■ 任务要求
判断下列三项陈述是否与摘录相符，逐项回答"是"或"否"，并原文引用起决定作用的语句：(a) 该研究采用Y迷宫测定大鼠的学习记忆能力；(b) Aβ致AD大鼠的记忆正确次数明显增加；(c) 仅银杏叶高剂量组表现出改善。

银杏叶提取物对β-淀粉样蛋白致阿尔茨海默病模型大鼠学习记忆的影响及其作用机制研究

目的:研究银杏叶提取物(EGB)对β-淀粉样蛋白(β-amyloid protein,Aβ)致阿尔茨海默病(Alzheimer's disease,AD)模型大鼠学习记忆能力的影响及其作用机制。方法:用Y迷宫测定Aβ致AD大鼠学习记忆能力,苏木素-伊红(HE)染色,TUNEL法和免疫组化染色法分别检测其海马CA1区细胞形态学变化,神经元凋亡,Caspase-3P20的表达及Aβ的沉积,并观察EGB的保护作用。结果:Aβ致AD大鼠学习尝试次数明显增加,记忆正确次数明显减少;海马CA1区锥体细胞层损伤严重,可见到较多TUNEL和Caspase-3P20阳性神经元及Aβ阳性物质沉积。而银杏叶各剂量组均有不同程度的改善。结论:Aβ可引起β-淀粉样蛋白致AD大鼠海马CA1区神经元的凋亡,Caspase-3的激活参与了这一过程,而EGb有保护作用并能改善其学习记忆障碍。

■ 给定记录
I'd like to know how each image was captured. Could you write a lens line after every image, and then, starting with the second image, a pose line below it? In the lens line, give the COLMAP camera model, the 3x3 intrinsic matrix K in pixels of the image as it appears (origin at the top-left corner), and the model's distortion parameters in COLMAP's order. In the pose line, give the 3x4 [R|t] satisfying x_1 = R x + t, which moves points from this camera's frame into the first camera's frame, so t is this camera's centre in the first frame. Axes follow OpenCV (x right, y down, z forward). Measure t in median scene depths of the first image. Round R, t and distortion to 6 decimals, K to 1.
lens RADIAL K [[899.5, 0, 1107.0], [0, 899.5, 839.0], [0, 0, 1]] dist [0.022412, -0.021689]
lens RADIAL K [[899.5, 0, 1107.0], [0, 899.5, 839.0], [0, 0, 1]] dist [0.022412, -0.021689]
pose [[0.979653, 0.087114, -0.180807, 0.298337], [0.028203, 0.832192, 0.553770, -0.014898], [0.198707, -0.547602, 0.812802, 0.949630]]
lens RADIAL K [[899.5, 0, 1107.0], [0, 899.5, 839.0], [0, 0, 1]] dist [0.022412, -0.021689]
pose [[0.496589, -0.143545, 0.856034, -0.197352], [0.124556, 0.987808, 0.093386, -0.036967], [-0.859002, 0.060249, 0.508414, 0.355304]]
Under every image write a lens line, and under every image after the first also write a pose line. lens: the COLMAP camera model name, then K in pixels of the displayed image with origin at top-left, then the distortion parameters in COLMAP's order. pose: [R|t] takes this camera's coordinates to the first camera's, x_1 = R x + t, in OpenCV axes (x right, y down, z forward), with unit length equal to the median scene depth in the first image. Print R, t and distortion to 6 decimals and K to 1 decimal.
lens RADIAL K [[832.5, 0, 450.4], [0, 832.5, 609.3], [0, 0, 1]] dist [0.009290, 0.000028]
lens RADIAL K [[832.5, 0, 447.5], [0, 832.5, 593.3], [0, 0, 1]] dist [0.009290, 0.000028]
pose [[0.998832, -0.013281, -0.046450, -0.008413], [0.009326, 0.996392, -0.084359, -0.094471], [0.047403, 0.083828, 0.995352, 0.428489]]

■ 参考答案
(a) 是。"用Y迷宫测定Aβ致AD大鼠学习记忆能力"
(b) 否。"记忆正确次数明显减少"
(c) 否。"而银杏叶各剂量组均有不同程度的改善。"